Your task ▸ Arrange the lines below, from the first one through the line that contains "cravings with a silky-smooth", as a Markdown table with two columns, Row and Line text. Number each row and omit any blank lines.

Supplied material ▸

☆ ☆ ☆ ☆ ☆ ☆ ☆

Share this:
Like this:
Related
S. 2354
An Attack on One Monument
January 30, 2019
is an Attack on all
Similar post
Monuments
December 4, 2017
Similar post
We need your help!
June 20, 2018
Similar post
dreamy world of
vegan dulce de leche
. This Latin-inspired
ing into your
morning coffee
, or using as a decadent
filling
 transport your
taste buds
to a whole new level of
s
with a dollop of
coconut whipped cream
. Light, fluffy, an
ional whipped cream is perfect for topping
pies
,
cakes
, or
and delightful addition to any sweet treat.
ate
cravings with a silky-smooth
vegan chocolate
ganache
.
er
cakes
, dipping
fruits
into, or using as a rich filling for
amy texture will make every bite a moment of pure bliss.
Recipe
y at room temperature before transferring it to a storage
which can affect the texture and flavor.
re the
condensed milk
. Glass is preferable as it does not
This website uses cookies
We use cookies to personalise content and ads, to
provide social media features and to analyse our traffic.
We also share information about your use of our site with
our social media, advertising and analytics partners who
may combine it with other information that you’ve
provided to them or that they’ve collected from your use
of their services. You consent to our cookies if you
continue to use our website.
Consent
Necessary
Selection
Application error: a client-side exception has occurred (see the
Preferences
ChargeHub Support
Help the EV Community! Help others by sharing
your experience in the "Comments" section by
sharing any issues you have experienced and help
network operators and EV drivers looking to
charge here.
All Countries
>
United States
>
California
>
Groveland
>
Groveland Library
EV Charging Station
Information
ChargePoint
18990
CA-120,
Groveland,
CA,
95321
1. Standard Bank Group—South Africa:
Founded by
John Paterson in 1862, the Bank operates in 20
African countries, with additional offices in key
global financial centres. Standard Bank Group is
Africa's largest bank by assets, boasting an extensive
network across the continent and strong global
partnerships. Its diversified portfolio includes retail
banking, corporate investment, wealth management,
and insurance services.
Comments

☆ ☆ ☆ ☆ ☆ ☆ ☆

Response to the task ▸
| Row | Line text |
|---|---|
| 1 | Share this: |
| 2 | Like this: |
| 3 | Related |
| 4 | S. 2354 |
| 5 | An Attack on One Monument |
| 6 | January 30, 2019 |
| 7 | is an Attack on all |
| 8 | Similar post |
| 9 | Monuments |
| 10 | December 4, 2017 |
| 11 | Similar post |
| 12 | We need your help! |
| 13 | June 20, 2018 |
| 14 | Similar post |
| 15 | dreamy world of |
| 16 | vegan dulce de leche |
| 17 | . This Latin-inspired |
| 18 | ing into your |
| 19 | morning coffee |
| 20 | , or using as a decadent |
| 21 | filling |
| 22 |  transport your |
| 23 | taste buds |
| 24 | to a whole new level of |
| 25 | s |
| 26 | with a dollop of |
| 27 | coconut whipped cream |
| 28 | . Light, fluffy, an |
| 29 | ional whipped cream is perfect for topping |
| 30 | pies |
| 31 | , |
| 32 | cakes |
| 33 | , or |
| 34 | and delightful addition to any sweet treat. |
| 35 | ate |
| 36 | cravings with a silky-smooth |